Единственное, что придумал, это распихать иностранные купюры по гильзам, в которых были найденные еще в июне советские деньги с чердака наших родственников Донцовых. Тоже выдам за найденное, но в соседнем доме. Чтобы не подставлять родственников. А то у бабули хватит ума потащить валюту в милицию.
Слава советской армии, обошлось. Бабушка поверила или сделала вид, что поверила в мою историю. На мои же нотации и предупреждения, что это валюта, и об этом не должны знать посторонние, она меня быстро осадила:
— Ты меня-то за дуру не держи, внучек. Я и без твоих сопливых советов разберусь как быть и что делать. Лучше скажи что привезти тебя в подарок?
— Купи себе ГДРовскую швейную машинку «Веритас» и ткани разной, и молний, а мне мультиметр, — произнес я, загодя отрепетированную фразу. Хорошая и мощная машинка была одним из элементов моего плана. На ней шить туристическое снаряжение было сподручнее и проще, чем на слабеньком «Зингере».
— Про машинку это ты хорошо придумал. У нас на швейной фабрике эти веритасы стояли, хорошо шьют и удобные. Надо будет поискать.

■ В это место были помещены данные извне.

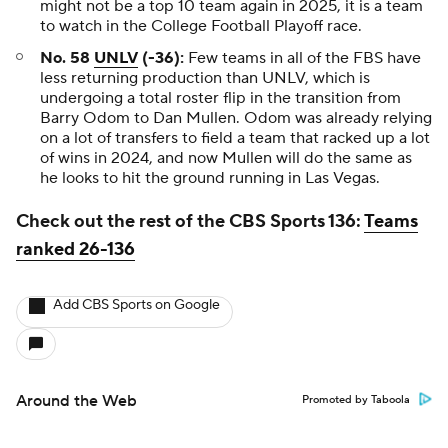
might not be a top 10 team again in 2025, it is a team
to watch in the College Football Playoff race.
No. 58
UNLV
(-36):
Few teams in all of the FBS have
less returning production than UNLV, which is
undergoing a total roster flip in the transition from
Barry Odom to Dan Mullen. Odom was already relying
on a lot of transfers to field a team that racked up a lot
of wins in 2024, and now Mullen will do the same as
he looks to hit the ground running in Las Vegas.
Check out the rest of the CBS Sports 136:
Teams
ranked 26-136
Add CBS Sports on Google
Around the Web
Promoted by Taboola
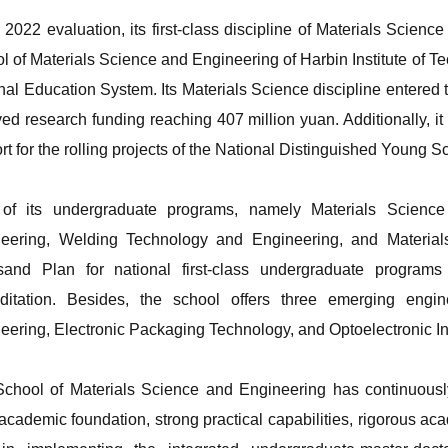
e 2022 evaluation, its first-class discipline of Materials Scie
l of Materials Science and Engineering of Harbin Institute of 
nal Education System. Its Materials Science discipline entered t
ved research funding reaching 407 million yuan. Additionally, it 
rt for the rolling projects of the National Distinguished Young S
of its undergraduate programs, namely Materials Science
eering, Welding Technology and Engineering, and Material
and Plan for national first-class undergraduate program
ditation. Besides, the school offers three emerging engin
eering, Electronic Packaging Technology, and Optoelectronic In
chool of Materials Science and Engineering has continuously s
 academic foundation, strong practical capabilities, rigorous aca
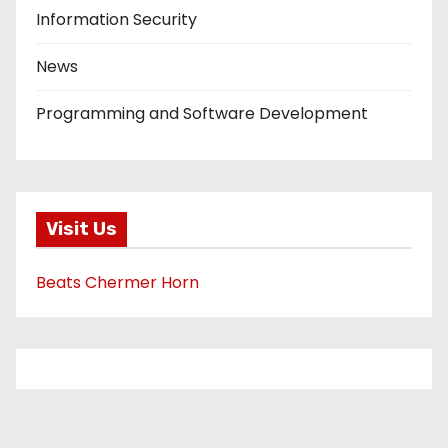
Information Security
News
Programming and Software Development
Visit Us
Beats Chermer Horn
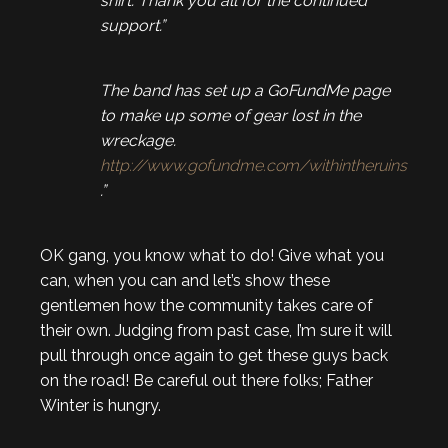
shirt. Thank you all for the continued
support.”
The band has set up a GoFundMe page
to make up some of gear lost in the
wreckage.
http://www.gofundme.com/withintheruins
.”
OK gang, you know what to do! Give what you
can, when you can and let’s show these
gentlemen how the community takes care of
their own. Judging from past case, I’m sure it will
pull through once again to get these guys back
on the road! Be careful out there folks; Father
Winter is hungry.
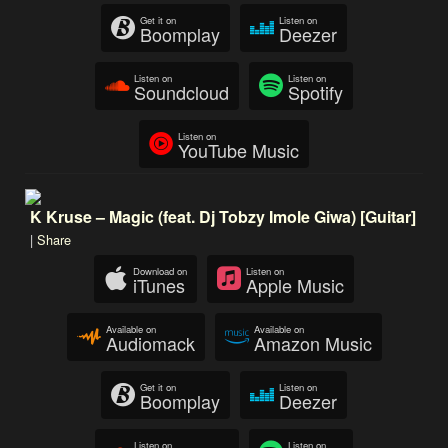
Get it on
Listen on
Boomplay
Deezer
Listen on
Listen on
Soundcloud
Spotify
Listen on
YouTube Music
K Kruse – Magic (feat. Dj Tobzy Imole Giwa) [Guitar]
|
Share
Download on
Listen on
iTunes
Apple Music
Available on
Available on
Audiomack
Amazon Music
Get it on
Listen on
Boomplay
Deezer
Listen on
Listen on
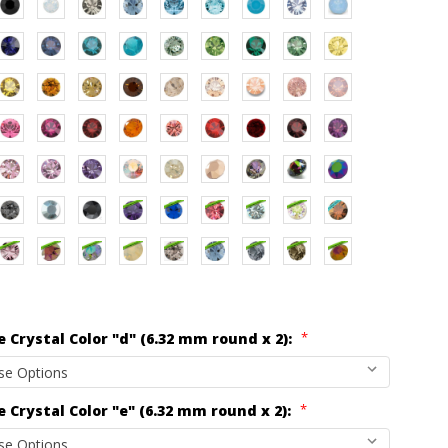
*
 Crystal Color "d" (6.32 mm round x 2):
*
 Crystal Color "e" (6.32 mm round x 2):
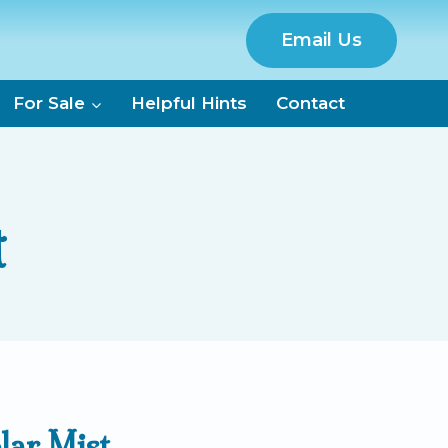
Email Us
For Sale
Helpful Hints
Contact
t
lar Mist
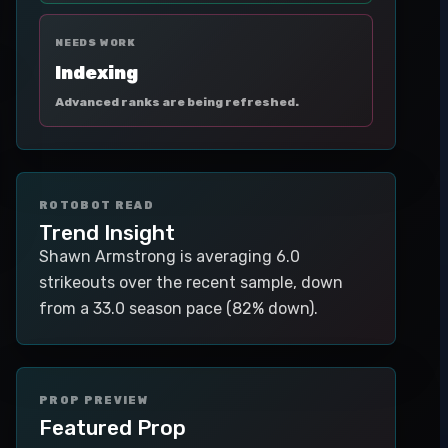
NEEDS WORK
Indexing
Advanced ranks are being refreshed.
ROTOBOT READ
Trend Insight
Shawn Armstrong is averaging 6.0
strikeouts over the recent sample, down
from a 33.0 season pace (82% down).
PROP PREVIEW
Featured Prop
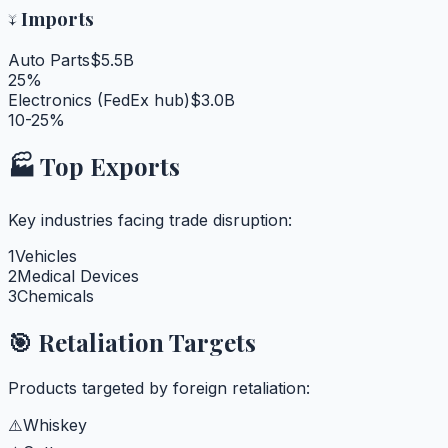
↓
Imports
Auto Parts
$5.5B
25%
Electronics (FedEx hub)
$3.0B
10-25%
🏭 Top Exports
Key industries facing trade disruption:
1
Vehicles
2
Medical Devices
3
Chemicals
🎯 Retaliation Targets
Products targeted by foreign retaliation:
⚠️
Whiskey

А что такое этот твой мультик? — бабуля как обычно переврала непонятное ей слово.
— Вот, — я протянул ей бумажку. — Написал, по-русски и по-немецки. Прибор это такой, небольшой, для электрики.
— Поищу, — пообещала она.
Вернулся в свою комнату, собрал учебники на завтра в рюкзак и завалился спать. Но сколько ни ворочался, никак не мог заснуть. В голову постоянно лезли разные мысли, одна хуже другой: вдруг, фотограф — агент КГБ, и скоро ко мне придут? Или вдруг купюры фальшивые, и бабушка с ними попадет в неприятности? Я-то на свет смотрел и вроде водяные знаки есть, но мало ли. Отправит ли она меня в Ростов или поверит и оставит на хозяйстве одного? В общем, всякий бред. Но именно этот бред возбуждал нервную систему и не давал уснуть.

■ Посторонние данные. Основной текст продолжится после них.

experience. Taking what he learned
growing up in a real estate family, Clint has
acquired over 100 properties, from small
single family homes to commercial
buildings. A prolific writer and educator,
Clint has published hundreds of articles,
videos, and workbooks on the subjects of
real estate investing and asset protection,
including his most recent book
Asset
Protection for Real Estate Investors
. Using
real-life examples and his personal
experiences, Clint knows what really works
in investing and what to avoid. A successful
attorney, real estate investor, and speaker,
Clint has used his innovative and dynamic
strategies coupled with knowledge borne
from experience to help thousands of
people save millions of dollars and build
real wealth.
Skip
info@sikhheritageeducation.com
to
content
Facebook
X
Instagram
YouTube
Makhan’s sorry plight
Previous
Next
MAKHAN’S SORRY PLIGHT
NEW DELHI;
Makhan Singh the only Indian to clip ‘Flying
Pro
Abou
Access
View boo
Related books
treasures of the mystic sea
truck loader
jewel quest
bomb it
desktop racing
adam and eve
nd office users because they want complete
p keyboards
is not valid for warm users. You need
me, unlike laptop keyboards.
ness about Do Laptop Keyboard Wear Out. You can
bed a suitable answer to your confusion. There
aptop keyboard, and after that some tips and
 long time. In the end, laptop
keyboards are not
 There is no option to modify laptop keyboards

Пришлось воспользоваться старым и проверенным способом. Включил и дал прогреться радиоприёмнику. И начал медленный серфинг сквозь улюлюканье глушилок. Почти сразу наткнулся на знакомую песню, но, буквально через несколько секунд, определив кто это и что это, продолжил поиск. К моим нервным мыслям сейчас как раз очень не хватало песни «Гости» группы АВВА[58].

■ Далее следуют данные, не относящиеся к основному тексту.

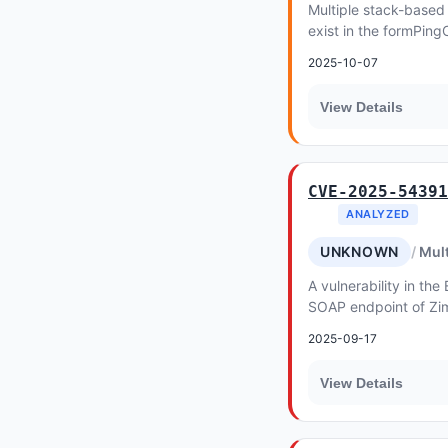
Multiple stack-based 
exist in the formPing
WGR-500 v1
2025-10-07
View Details
CVE-2025-54391
ANALYZED
UNKNOWN
Mult
A vulnerability in t
SOAP endpoint of Zim
allows an attacker wit
2025-09-17
bypass...
View Details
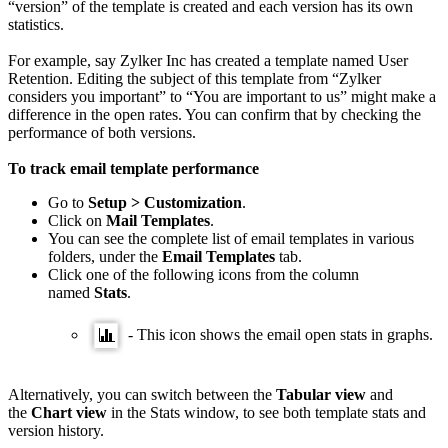
“version” of the template is created and each version has its own
statistics.
For example, say Zylker Inc has created a template named User
Retention. Editing the subject of this template from “Zylker
considers you important” to “You are important to us” might make a
difference in the open rates. You can confirm that by checking the
performance of both versions.
To track email template performance
Go to
Setup > Customization
.
Click on
Mail Templates
.
You can see the complete list of email templates in various
folders, under the
Email
Templates
tab.
Click one of the following icons from the column
named
Stats
.
- This icon shows the email open stats in graphs.
Alternatively, you can switch between the
Tabular view
and
the
Chart view
in the Stats window, to see both template stats and
version history.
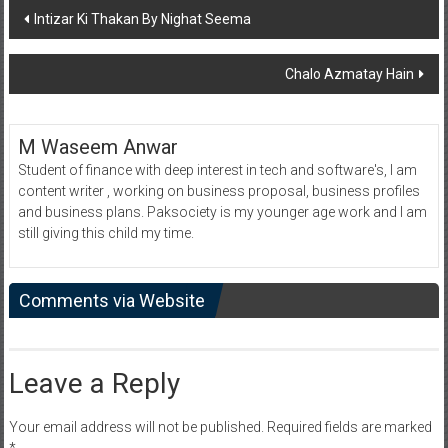
Post
Intizar Ki Thakan By Nighat Seema
navigation
Chalo Azmatay Hain
M Waseem Anwar
Student of finance with deep interest in tech and software's, I am
content writer , working on business proposal, business profiles
and business plans. Paksociety is my younger age work and I am
still giving this child my time.
Comments via Website
Leave a Reply
Your email address will not be published.
Required fields are marked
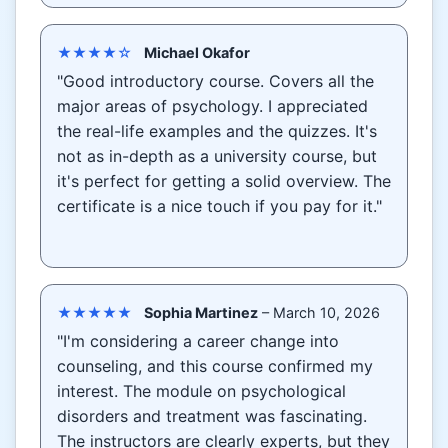
★★★★☆
Michael Okafor
"Good introductory course. Covers all the
major areas of psychology. I appreciated
the real-life examples and the quizzes. It's
not as in-depth as a university course, but
it's perfect for getting a solid overview. The
certificate is a nice touch if you pay for it."
★★★★★
Sophia Martinez
– March 10, 2026
"I'm considering a career change into
counseling, and this course confirmed my
interest. The module on psychological
disorders and treatment was fascinating.
The instructors are clearly experts, but they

Уже почти разочаровался и собирался вернуться к прежде найденной станции, но внезапно наткнулся на выпуск новостей «Радио Канада»[59]. Пока регулировал громкость и забирался под одеяло, новости кончились и из динамиков полилась песня «Сестра Кристиан» американской группы «Ночной Странник». О взрослении, любви и прочей лабуде. Под неё и заснул.